Enrichissement uranium étapes

Enrichissement par diffusion gazeuse. Maintenance dans une allée de diffuseurs de l'usine d'Eurodif, arrêtée le 7 juin 2012. (©Areva)

À RETENIR
  • Pour alimenter des réacteurs nucléaires, il faut disposer d’un combustible dont la proportion d’uranium 235 fissile se situe entre 3% et 5% (contre 0,7% dans l'uranium naturel).
  • Deux principaux procédés d'enrichissement ont été développés à l’échelle industrielle : la diffusion gazeuse et l’ultracentrifugation. 
  • La très légère différence de masse entre les deux molécules permet d’augmenter petit à petit la concentration en uranium 235 mais il est nécessaire de reproduire ces procédés à de nombreuses reprises pour obtenir du combustible nucléaire.
  • Trois acteurs principaux assurent l’enrichissement de l’uranium dans le monde : le russe Tenex, l'européen Urenco et le français Areva.
Définition et catégories

L’uranium est un métal relativement répandu. Dans la croûte terrestre, il est 50 fois plus abondant que le mercure et 1 000 fois plus abondant que l’or. A l’instar de la plupart des métaux, l’uranium ne se trouve pas dans la nature sous sa forme pure.

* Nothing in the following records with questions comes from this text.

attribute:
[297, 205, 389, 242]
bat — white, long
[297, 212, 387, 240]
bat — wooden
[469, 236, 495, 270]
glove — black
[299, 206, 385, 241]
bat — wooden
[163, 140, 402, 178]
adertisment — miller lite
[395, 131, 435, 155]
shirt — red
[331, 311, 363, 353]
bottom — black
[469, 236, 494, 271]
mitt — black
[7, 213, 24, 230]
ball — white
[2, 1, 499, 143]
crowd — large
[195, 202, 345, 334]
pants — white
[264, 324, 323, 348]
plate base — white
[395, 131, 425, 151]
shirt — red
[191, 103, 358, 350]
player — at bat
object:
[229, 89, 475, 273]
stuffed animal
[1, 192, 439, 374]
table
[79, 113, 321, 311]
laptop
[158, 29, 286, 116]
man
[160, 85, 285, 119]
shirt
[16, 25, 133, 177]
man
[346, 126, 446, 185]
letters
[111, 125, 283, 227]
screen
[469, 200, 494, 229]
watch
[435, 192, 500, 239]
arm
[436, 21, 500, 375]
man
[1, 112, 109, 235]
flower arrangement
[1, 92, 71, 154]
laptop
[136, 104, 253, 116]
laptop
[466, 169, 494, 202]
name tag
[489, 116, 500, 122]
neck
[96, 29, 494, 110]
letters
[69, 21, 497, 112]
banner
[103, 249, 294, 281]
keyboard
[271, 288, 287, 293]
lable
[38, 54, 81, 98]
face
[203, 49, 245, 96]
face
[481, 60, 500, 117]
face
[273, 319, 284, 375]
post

Il se combine dans les roches à d’autres éléments chimiques pour former principalement deux minerais uranifères (qui contiennent de l’uranium) : la pechblende (U3O8) et l’uranite (UO2). Leur exploitation se fait dans des mines à ciel ouvert ou des galeries d’extraction souterraines. 

La teneur en uranium du minerai étant généralement faible, on commence par le concentrer sur le lieu d’extraction afin de ne pas alourdir les coûts du transport. Pour cela, les roches sont broyées, concassées en poudre fine, puis dissoutes dans une solution d’acide sulfurique chaud.

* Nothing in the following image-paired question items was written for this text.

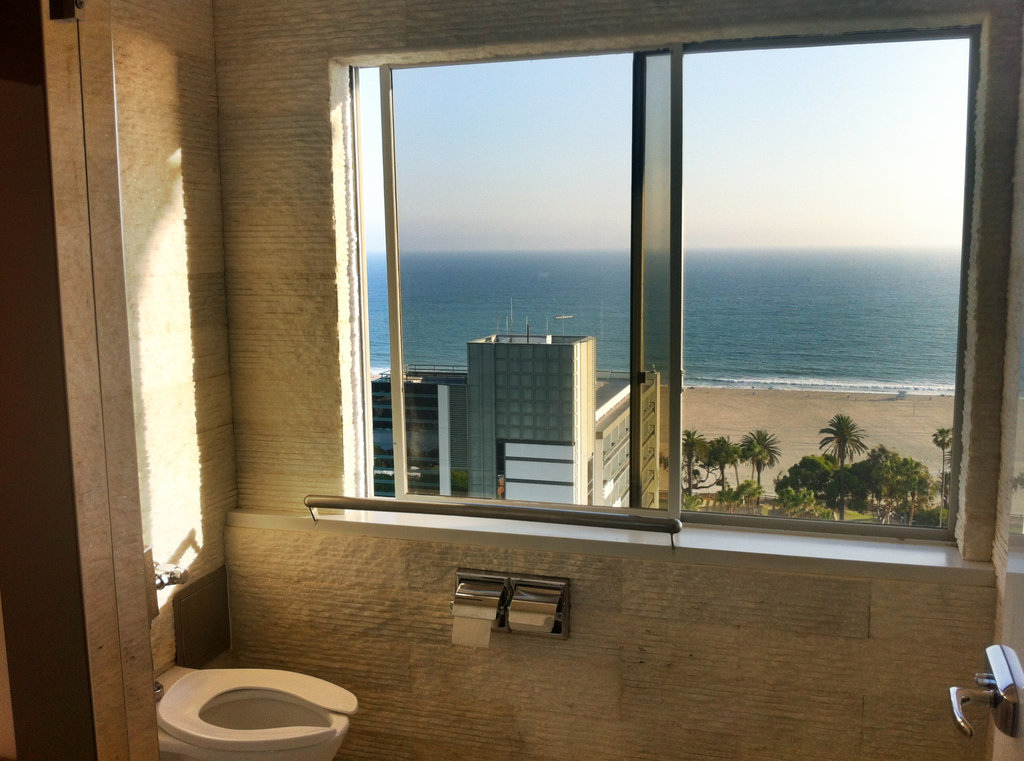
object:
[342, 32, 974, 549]
window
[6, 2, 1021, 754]
bathroom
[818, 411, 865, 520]
tree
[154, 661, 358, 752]
seat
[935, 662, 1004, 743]
handle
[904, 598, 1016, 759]
door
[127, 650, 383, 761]
toilet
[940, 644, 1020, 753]
silver handle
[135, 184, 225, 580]
sunlight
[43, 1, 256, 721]
wall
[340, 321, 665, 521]
building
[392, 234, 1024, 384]
water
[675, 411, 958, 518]
green/tall trees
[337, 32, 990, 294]
sky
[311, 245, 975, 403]
ocean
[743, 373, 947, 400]
foam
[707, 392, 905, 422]
sand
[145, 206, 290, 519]
ray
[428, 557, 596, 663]
holder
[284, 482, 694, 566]
rail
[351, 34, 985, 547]
sill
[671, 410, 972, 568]
palm trees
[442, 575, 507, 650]
rolls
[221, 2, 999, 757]
wall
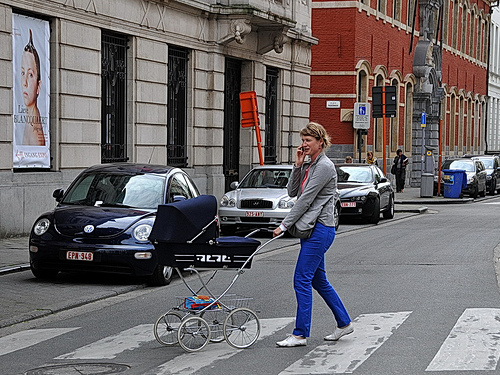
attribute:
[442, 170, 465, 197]
garbage can — blue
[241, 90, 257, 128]
street sign — orange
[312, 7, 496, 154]
building — brick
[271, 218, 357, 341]
pants — blue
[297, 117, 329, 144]
woman — blonde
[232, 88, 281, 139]
sign — red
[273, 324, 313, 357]
shoe — white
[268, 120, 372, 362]
lady wearing — blue and gray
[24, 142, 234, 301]
car — small, navy blue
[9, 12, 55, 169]
white sign — large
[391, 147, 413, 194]
person wearing — black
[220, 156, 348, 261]
silver car — parked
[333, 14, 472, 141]
red building — large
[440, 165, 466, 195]
trash can — blue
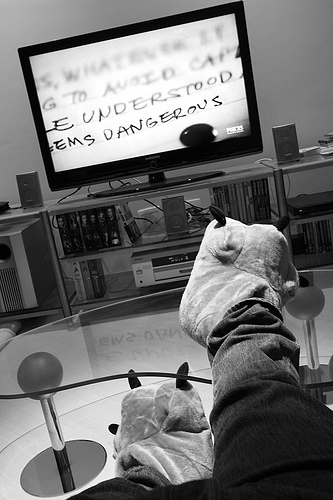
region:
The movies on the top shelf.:
[47, 213, 123, 247]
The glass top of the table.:
[6, 267, 331, 399]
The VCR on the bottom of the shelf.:
[130, 250, 217, 280]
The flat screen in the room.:
[15, 22, 264, 173]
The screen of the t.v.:
[27, 8, 242, 161]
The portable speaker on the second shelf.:
[160, 199, 186, 236]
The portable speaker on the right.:
[270, 120, 301, 162]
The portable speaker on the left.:
[16, 172, 43, 208]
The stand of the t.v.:
[89, 165, 229, 196]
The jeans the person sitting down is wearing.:
[73, 320, 329, 498]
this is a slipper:
[166, 258, 265, 394]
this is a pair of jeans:
[246, 360, 258, 432]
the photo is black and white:
[62, 323, 149, 414]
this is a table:
[129, 318, 196, 369]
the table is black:
[24, 287, 179, 430]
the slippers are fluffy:
[187, 259, 281, 337]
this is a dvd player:
[104, 218, 211, 352]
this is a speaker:
[2, 167, 37, 236]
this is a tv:
[171, 81, 239, 159]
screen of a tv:
[14, 7, 271, 194]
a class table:
[4, 292, 129, 494]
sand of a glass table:
[16, 444, 107, 497]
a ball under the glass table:
[9, 354, 70, 399]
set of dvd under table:
[46, 188, 147, 259]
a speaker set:
[266, 117, 308, 166]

La solution liquide est ensuite précipitée, filtrée, lavée et séchée. On obtient alors une pâte jaune contenant environ 75% d’oxyde d’uranium (U3O8), appelée « yellow cake ». Mais ce concentré n’est pas utilisable tel quel dans un réacteur nucléaire. Il faut d’abord le débarrasser des ses impuretés (raffinage), puis convertir l’oxyde d’uranium presque pur en hexafluorure d’uranium (UF6) pour faciliter l’étape ultérieure d’enrichissement.

La proportion d’uranium 235 dans le combustible nucléaire se situe entre 3% et 5%.

Pourquoi faut-il enrichir l’uranium ? 

Pour alimenter des réacteurs comme les REP constituant le parc nucléaire français, il faut disposer d’un combustible dont la proportion d’uranium 235 se situe entre 3% et 5% car seul cet isotope (élément dont les atomes possèdent le même nombre d’électrons et de protons, mais un nombre différent de neutrons) de l’uranium peut subir la fission nucléaire libératrice d'énergie. Or, dans 100 kg d’uranium naturel, il y a 99,3 kg d’uranium 238 et 0,7 kg d’uranium 235 fissile, soit 0,7 % seulement d’uranium 235 fissile. L’opération consistant à augmenter la proportion d’uranium 235 est appelée « enrichissement ».

Les méthodes d’enrichissement

L’enrichissement est une opération difficile car, comme tous les isotopes d’un même élément, l’uranium 235 et l’uranium 238 se ressemblent beaucoup et ont les mêmes propriétés chimiques. Cependant, il est possible de les différencier grâce à leur légère différence de masse. En effet, l’uranium 235 est un tout petit peu plus léger que l’uranium 238.

C’est pourquoi, actuellement, l’enrichissement de l’uranium est basé sur la différence de mobilité due à cette faible différence de masse. De tous les procédés d’enrichissement étudiés jusqu’à présent, deux ont été développés à l’échelle industrielle : la diffusion gazeuse et l’ultracentrifugation. 

Fonctionnement technique ou scientifique

La diffusion gazeuse 

En France, la technologie de diffusion gazeuse a été développée par le Commissariat à l’énergie atomique et aux énergies alternatives (CEA). Cette technologie a été utilisée dans l’usine Georges Besse (également appelée usine Eurodif dans le passé) sur le site du Tricastin à Pierrelatte (Drôme) entre 1979 et 2012.

La séparation isotopique par diffusion gazeuse est très gourmande en énergie.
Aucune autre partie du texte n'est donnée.